The ROS2 developers have created some tools for the OpenCV users and one is a tool that converts OpenCV images into ROS2 image messages. So, the code ends up looking like:

from sensor_msgs.msg import Image
import cv2
from cv_bridge import CvBridge
self.bridge = CvBridge()
self.camera = cv2.VideoCapture(0)
self.frame_num = 0
self.publisher = self.create_publisher(Image, "topic", 10)
ret, frame = self.camera.read()
if ret == True:
    msg = self.bridge.cv2_to_imgmsg(frame, 'bgr8')
    msg.header.frame_id = str(self.frame_num)   # 'msg' is a ROS2 sensor_msgs/Image.msg
    self.frame_num += 1

That is, don’t try to create the image message yourself. Instead, rely on the CvBridge package to create the whole message and then fill it in with other information.

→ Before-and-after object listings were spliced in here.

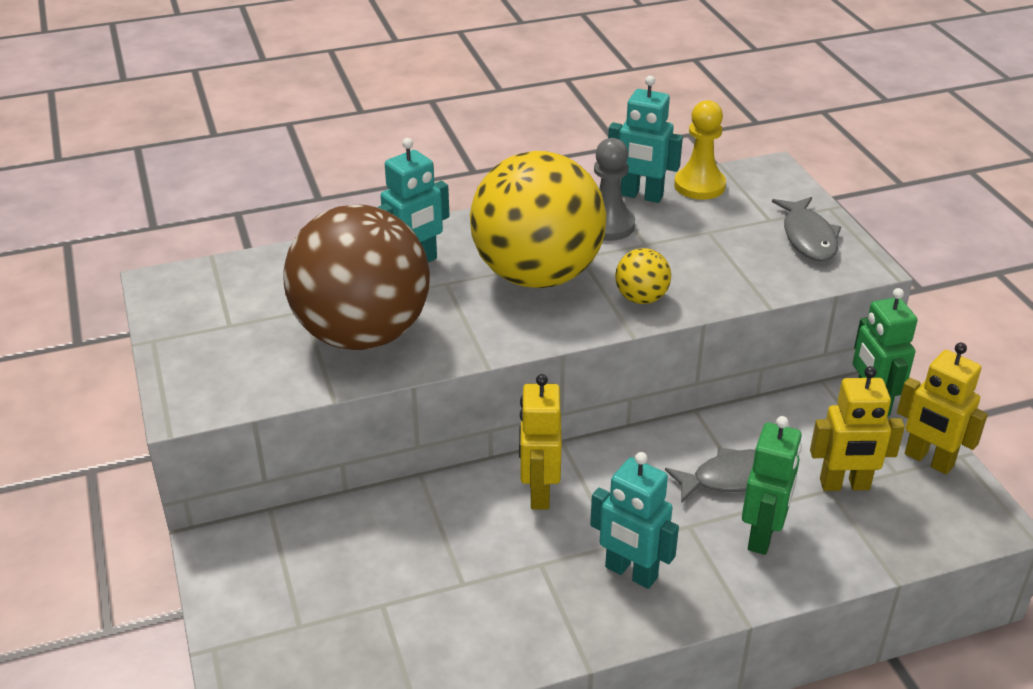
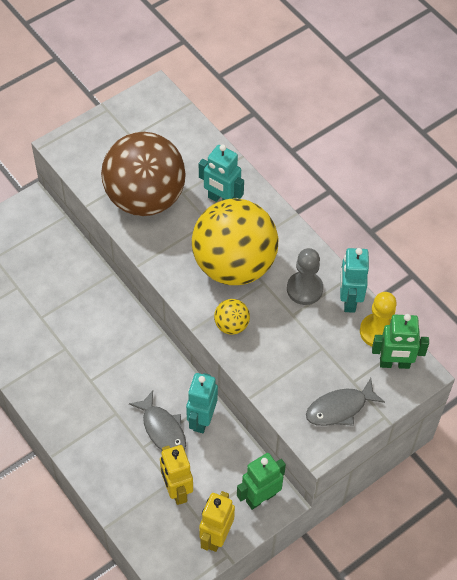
camera: 70 degrees right, 20 degrees up
(539, 492) = (117, 333): yellow robot -> none
(630, 573) = (71, 392): turquoise robot -> turquoise robot (201, 419)
(763, 536) = (119, 452): green robot -> green robot (394, 364)

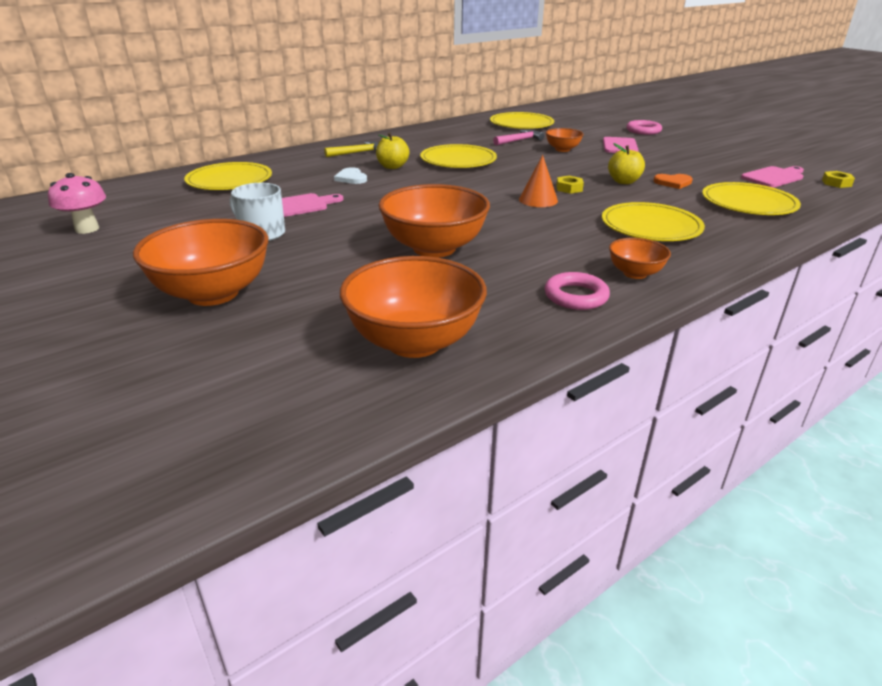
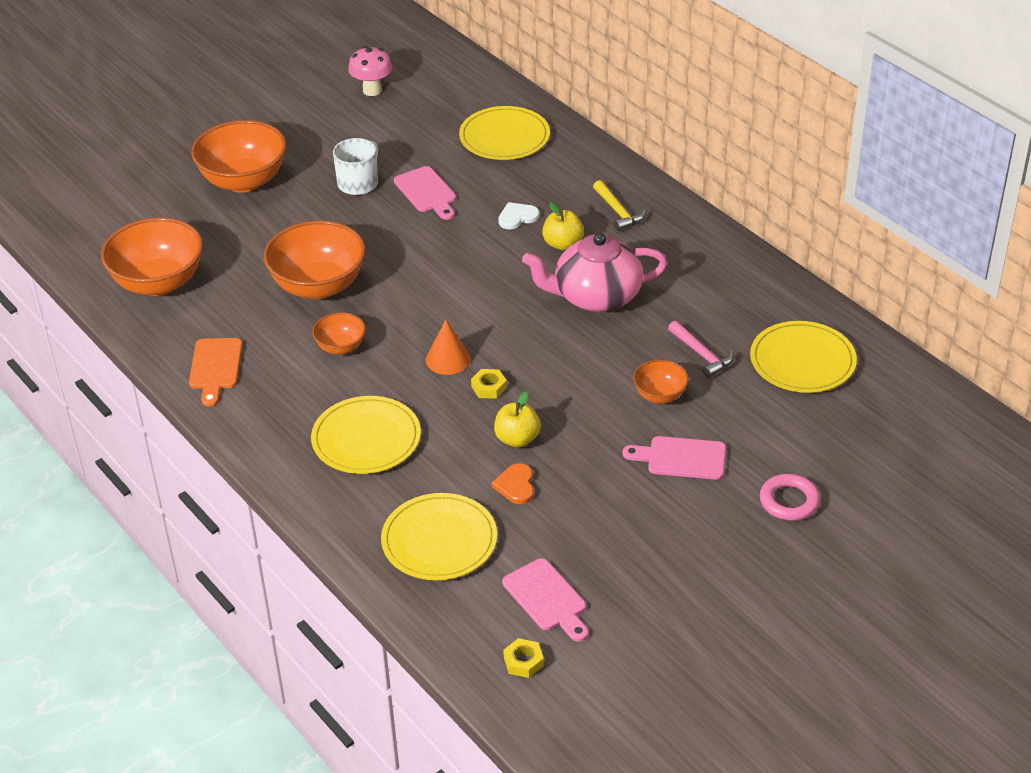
camera: 90 degrees right, 10 degrees up
(458, 160) = (596, 296): yellow plate -> pink teapot
(576, 296) = (215, 367): pink ring -> orange cutting board
(635, 273) = (254, 409): orange bowl -> orange bowl (340, 347)

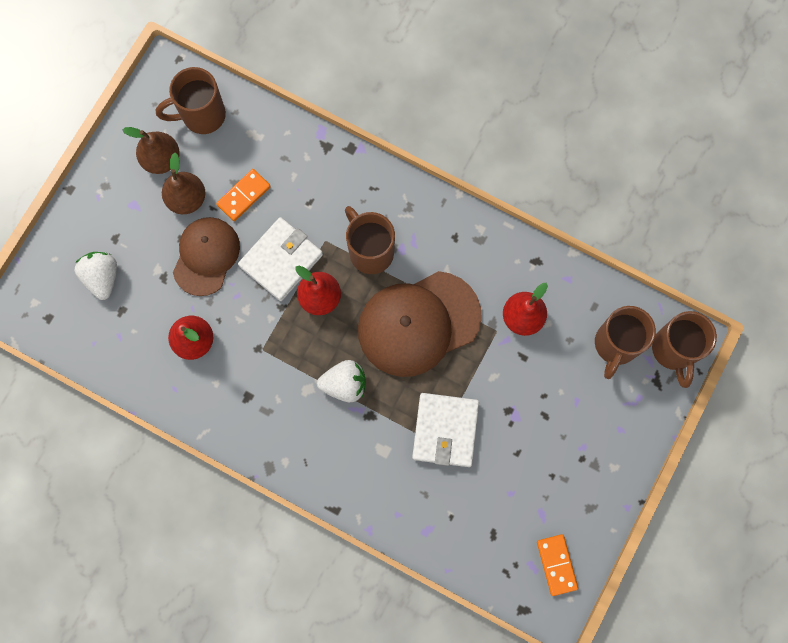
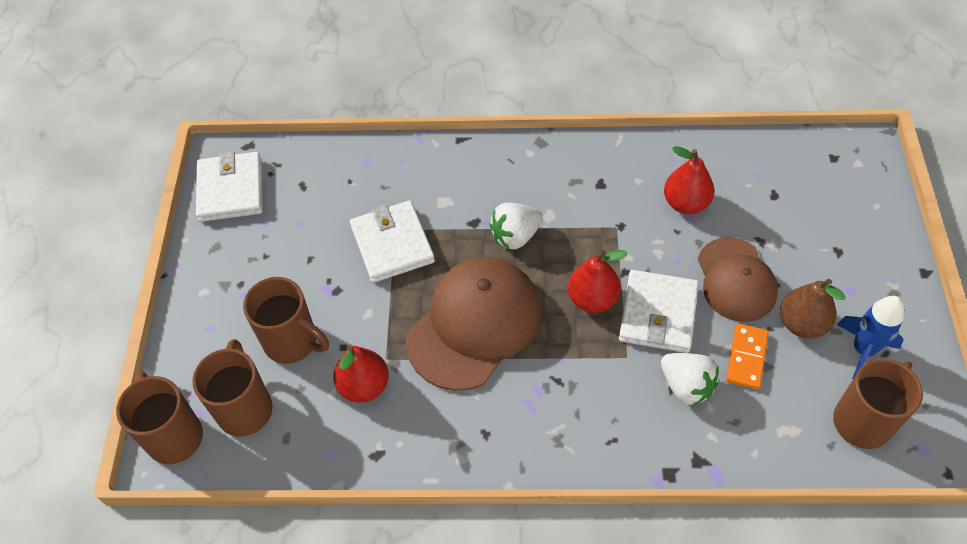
camera: 155 degrees right, 20 degrees down
(102, 277) = (817, 212): white strawberry -> white strawberry (686, 386)
(161, 159) = (863, 349): brown pear -> blue rocket
(370, 251) = (570, 370): brown mug -> brown mug (292, 342)
(557, 564) = (231, 190): orange domino -> white wallet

May 10, 2021 - Iamus Walkthrough

Since July of last year, I have been coding a metaverse-server for the Vircadia virtual worlds. The Iamus metaverse-server acts as the coordination point for the independent domain-servers which host the virtual world space.

When High Fidelity open-sourced the code for their virtual world, they kept the central coordination services private so a new service for accounts and discovery was needed.

I created Iamus with NodeJS, ExpressJS, and MongoDB.

For anyone picking up the project and making modifications, there is written documentation on the server’s design, building, running, running as a Docker image, and various notes.

In addition to the written documentation, I created a video walking through the internals of the code:

This should give anyone modifying Iamus an good start.